Thu 27 May 2021
18:30 - 20:00
What periods and people of our history are memorialised and why?
Do new cultural values force a rethink on who is celebrated?
When previously lionised figures have fallen from grace, should we remove, replace or reinterpret their legacy?
Following a year of heated debate prompted by the Black Lives Matter movement, we invite experts from Bristol and beyond to reflect and respond on the wider issue of who and what we remember.
Join Tim Cole, Professor of Social History at the University of Bristol, Dr Tanja Schult Associate Professor of Culture & Aesthetics at Stockholm University, Roger Griffith of Ujima Radio and Bee Rowlatt chair of the Mary Wolstonecraft Society to explore monuments and memory in the public realm.
ABOUT OUR SPEAKERS:
Tanja Schult is an Associate Professor at Stockholm University where she teaches Visual Studies. She is the author of A Hero’s Many Faces: Raoul Wallenberg in Contemporary Monuments (2009), and the editor (with Diana Popescu) of Revisiting Holocaust Representation in the Post-Witness Era (Palgrave 2015). Her latest research project Making the Past Present: Public Perceptions of Performative Holocaust Commemoration since the Year 2000 (with Popescu) was financed by the Swedish Research Council.
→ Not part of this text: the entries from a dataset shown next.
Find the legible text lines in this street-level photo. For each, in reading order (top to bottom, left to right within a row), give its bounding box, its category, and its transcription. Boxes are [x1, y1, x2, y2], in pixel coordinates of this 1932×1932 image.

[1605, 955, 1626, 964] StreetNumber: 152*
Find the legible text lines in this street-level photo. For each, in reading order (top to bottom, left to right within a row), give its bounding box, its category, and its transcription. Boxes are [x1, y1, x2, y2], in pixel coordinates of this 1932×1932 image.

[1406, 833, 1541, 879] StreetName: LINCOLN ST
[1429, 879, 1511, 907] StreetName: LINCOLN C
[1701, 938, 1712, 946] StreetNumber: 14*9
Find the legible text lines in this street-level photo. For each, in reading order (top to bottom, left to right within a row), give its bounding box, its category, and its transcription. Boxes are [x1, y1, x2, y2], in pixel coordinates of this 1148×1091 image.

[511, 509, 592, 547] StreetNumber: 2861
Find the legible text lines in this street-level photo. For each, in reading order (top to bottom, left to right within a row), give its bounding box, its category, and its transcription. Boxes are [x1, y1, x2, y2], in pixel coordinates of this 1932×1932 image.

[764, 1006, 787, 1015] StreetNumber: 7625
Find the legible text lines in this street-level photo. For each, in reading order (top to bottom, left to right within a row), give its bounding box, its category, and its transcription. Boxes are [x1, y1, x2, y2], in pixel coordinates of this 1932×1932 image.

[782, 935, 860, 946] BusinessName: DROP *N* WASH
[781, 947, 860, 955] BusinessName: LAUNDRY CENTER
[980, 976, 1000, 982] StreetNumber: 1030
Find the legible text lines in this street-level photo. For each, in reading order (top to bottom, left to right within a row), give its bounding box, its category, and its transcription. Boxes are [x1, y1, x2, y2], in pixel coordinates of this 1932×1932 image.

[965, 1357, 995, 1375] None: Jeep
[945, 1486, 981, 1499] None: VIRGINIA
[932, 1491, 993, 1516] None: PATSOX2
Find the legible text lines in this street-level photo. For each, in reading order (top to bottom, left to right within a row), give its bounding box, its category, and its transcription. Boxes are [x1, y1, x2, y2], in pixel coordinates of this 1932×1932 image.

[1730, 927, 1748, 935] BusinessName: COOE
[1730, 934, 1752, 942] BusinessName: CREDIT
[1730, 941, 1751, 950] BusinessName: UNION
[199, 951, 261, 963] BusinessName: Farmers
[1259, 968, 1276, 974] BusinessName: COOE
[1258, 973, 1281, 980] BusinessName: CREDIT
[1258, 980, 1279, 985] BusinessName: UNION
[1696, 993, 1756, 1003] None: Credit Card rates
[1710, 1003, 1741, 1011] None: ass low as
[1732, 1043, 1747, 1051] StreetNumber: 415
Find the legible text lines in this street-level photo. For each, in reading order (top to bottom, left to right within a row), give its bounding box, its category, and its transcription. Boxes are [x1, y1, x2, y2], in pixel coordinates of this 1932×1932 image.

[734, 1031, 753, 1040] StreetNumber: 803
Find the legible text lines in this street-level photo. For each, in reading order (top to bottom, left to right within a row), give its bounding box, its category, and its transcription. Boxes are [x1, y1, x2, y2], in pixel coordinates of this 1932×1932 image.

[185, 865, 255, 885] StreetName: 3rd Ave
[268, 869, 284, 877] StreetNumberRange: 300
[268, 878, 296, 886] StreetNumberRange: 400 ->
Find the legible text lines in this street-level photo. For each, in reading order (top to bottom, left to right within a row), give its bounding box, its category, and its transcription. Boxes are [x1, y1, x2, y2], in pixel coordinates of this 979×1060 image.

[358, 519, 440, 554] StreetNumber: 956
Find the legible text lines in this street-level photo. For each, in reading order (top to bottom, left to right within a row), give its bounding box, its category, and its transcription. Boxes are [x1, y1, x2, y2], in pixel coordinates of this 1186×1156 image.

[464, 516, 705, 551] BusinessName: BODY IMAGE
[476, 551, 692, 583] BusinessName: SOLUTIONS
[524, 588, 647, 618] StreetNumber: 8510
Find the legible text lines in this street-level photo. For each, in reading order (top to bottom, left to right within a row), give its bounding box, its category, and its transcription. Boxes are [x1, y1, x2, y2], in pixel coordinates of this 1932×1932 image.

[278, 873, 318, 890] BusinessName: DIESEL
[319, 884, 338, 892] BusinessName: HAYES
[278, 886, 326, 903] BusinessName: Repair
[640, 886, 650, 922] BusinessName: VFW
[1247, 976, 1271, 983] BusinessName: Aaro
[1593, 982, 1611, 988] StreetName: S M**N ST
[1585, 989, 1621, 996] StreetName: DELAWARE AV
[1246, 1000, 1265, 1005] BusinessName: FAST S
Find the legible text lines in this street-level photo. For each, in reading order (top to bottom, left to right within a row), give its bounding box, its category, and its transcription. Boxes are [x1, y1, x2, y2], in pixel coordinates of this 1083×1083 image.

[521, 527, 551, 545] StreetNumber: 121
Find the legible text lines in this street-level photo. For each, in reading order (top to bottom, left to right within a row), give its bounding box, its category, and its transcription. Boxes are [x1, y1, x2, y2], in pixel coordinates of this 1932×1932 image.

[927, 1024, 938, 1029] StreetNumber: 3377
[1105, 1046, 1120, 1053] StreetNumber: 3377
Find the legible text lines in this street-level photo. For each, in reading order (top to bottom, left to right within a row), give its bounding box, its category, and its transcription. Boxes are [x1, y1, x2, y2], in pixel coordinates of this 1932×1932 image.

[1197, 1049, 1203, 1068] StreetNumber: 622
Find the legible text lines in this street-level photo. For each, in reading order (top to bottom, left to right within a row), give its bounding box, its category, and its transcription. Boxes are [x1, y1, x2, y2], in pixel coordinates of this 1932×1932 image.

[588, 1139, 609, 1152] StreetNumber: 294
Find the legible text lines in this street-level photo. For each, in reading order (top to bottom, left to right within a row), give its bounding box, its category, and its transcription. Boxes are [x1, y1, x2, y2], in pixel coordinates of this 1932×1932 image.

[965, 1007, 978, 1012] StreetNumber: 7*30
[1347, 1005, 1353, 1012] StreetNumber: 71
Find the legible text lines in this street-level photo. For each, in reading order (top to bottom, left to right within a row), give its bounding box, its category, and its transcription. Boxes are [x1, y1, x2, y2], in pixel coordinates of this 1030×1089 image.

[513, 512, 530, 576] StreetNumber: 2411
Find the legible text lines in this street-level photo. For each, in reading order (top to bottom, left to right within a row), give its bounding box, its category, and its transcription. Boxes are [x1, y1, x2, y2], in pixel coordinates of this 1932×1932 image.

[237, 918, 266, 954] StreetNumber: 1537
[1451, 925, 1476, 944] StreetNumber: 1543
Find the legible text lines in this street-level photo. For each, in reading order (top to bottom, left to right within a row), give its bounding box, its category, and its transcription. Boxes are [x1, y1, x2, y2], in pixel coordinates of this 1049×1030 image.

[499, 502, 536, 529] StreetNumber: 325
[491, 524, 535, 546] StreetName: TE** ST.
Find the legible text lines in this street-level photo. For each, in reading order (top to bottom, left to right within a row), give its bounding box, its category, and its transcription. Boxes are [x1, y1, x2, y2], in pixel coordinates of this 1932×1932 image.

Tim Cole is Professor of History and Director of the Brigstow Institute at the University of Bristol, and chair of the We are Bristol History Commission set up in the wake of the toppling of the Colston Statue. His latest book – About Britain: A Journey of 1,345 Miles and Seventy Years – sees him retracing the routes from guidebooks published for the Festival of Britain to ask how Britain has changed in the last seventy years.
Roger Griffith MBE is a writer, producer, educator and social activist. He is a consultant and CEO of his company Creative Connex and lectures and works on special diversity projects for UWE Bristol, including working on the team that helped Channel 4 move to Bristol. Roger is a broadcaster and former CEO/Chair of Ujima Radio an award-winning community radio station. He has a passion for sharing cultural stories, global observations and insights on race, inclusivity and striving for social equality.
Bee Rowlatt is a writer and journalist. In Search of Mary (Alma) inspired by Mary Wollstonecraft, won the Society of Authors’ K Blundell Trust award. Bee chaired the Mary on the Green campaign to memorialise Mary Wollstonecraft and is a founding Trustee of the human rights education charity the Wollstonecraft Society. She has been on the judging panel for the Stanford Dolman Travel Book of the Year and The Poetry Society young writers’ challenge.